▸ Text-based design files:
· · · · · · ·
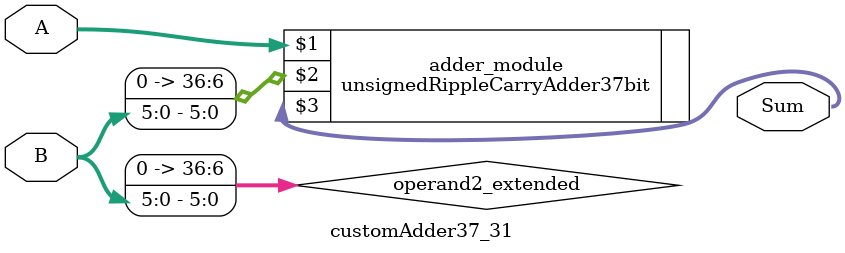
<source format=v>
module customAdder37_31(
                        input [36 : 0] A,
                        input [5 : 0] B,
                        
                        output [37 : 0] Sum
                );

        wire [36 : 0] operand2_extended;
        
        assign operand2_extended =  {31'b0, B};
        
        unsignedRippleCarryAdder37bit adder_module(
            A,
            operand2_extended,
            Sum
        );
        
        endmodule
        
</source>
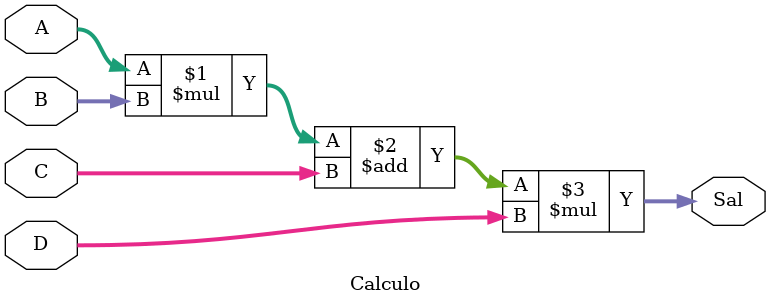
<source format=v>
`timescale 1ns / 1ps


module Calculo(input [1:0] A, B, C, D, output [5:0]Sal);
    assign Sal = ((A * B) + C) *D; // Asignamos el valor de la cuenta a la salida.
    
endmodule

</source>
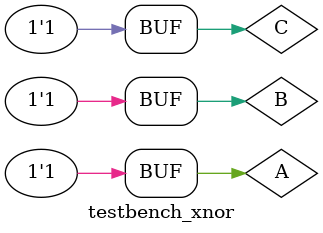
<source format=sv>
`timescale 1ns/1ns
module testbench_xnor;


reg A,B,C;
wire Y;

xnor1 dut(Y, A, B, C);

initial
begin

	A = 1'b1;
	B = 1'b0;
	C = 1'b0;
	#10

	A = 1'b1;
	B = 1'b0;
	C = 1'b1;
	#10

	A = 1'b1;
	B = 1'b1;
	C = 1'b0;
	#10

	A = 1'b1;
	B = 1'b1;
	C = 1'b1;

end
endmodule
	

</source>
· · · · · · ·
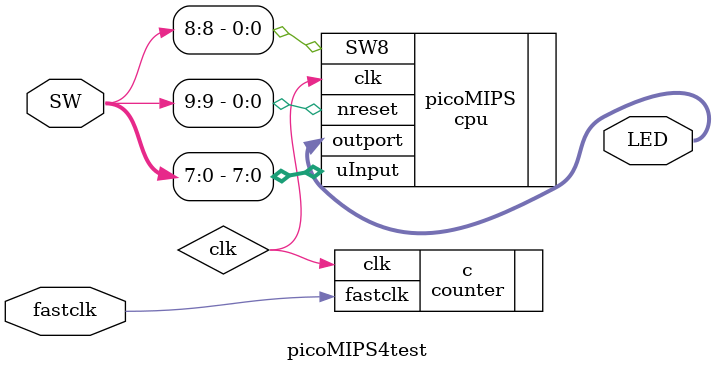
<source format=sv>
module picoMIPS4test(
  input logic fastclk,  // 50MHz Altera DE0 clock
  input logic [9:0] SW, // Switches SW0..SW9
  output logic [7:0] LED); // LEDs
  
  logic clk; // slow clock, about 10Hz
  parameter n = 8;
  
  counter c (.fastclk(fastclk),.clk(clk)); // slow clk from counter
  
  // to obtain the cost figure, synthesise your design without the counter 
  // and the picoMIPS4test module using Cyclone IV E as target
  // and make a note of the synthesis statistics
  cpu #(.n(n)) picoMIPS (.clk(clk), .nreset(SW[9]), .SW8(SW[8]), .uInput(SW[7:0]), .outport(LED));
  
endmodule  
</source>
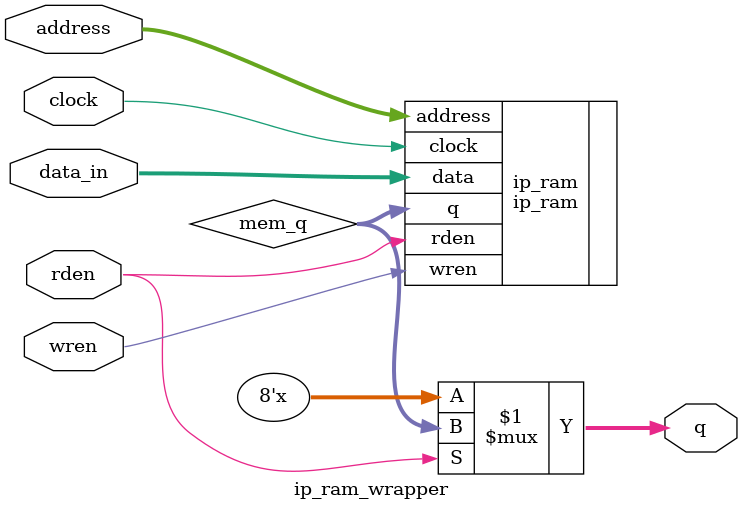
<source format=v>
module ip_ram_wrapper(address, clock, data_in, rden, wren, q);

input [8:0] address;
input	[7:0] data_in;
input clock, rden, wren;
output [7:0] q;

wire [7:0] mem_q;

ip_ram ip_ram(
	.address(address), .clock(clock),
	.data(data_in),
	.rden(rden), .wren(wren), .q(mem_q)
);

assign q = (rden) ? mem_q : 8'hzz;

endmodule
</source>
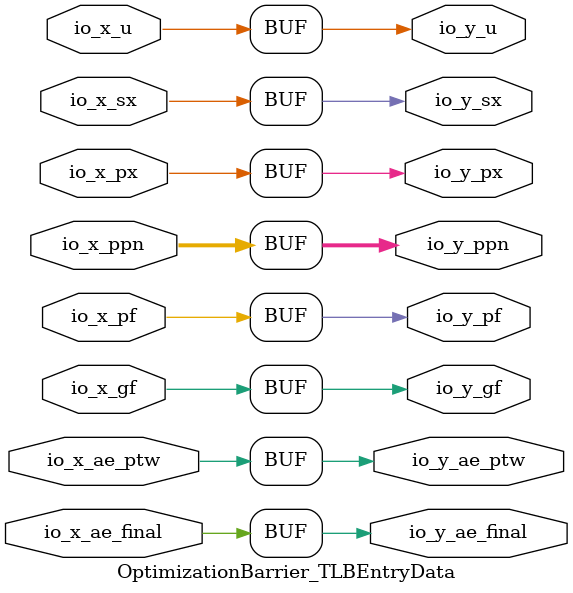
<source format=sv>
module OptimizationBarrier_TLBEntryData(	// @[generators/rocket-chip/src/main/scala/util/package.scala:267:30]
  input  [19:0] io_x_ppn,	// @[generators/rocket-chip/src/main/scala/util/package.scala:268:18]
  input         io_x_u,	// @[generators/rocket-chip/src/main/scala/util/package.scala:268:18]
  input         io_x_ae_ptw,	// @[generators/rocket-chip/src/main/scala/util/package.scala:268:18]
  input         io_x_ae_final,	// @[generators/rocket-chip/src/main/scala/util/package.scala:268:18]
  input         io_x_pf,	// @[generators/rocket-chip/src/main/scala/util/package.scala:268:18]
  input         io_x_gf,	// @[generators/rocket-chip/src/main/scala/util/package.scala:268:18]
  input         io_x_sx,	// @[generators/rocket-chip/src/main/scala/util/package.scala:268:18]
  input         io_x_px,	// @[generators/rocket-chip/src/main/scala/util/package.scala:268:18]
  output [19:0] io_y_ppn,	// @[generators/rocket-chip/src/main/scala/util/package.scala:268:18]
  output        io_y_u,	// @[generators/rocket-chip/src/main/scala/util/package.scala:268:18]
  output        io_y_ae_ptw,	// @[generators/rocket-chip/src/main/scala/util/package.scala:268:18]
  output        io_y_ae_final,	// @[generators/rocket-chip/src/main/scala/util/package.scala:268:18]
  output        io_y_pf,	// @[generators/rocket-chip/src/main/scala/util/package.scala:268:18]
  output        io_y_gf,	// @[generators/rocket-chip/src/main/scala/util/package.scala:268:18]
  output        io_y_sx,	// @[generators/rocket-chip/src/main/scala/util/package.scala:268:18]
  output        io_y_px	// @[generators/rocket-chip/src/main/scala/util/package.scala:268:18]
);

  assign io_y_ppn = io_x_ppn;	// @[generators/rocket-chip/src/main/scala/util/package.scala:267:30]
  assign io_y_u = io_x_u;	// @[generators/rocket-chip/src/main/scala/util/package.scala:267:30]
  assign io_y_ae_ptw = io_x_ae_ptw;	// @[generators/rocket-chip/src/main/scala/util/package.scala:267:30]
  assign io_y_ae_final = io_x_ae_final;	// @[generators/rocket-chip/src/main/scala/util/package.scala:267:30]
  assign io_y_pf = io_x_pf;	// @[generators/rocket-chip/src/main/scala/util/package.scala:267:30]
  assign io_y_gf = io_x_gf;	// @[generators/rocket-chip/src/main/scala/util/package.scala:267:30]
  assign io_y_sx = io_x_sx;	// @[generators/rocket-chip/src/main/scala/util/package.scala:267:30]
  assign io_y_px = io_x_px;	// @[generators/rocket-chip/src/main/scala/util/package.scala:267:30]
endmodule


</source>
· · · · · · ·
▸ YOUR INSTRUCTIONS:
The lines to return are those in the records above that hold the word "clock".

▸ EXERCISE ANSWER:
  input logic fastclk,  // 50MHz Altera DE0 clock
  logic clk; // slow clock, about 10Hz
module ip_ram_wrapper(address, clock, data_in, rden, wren, q);
input clock, rden, wren;
	.address(address), .clock(clock),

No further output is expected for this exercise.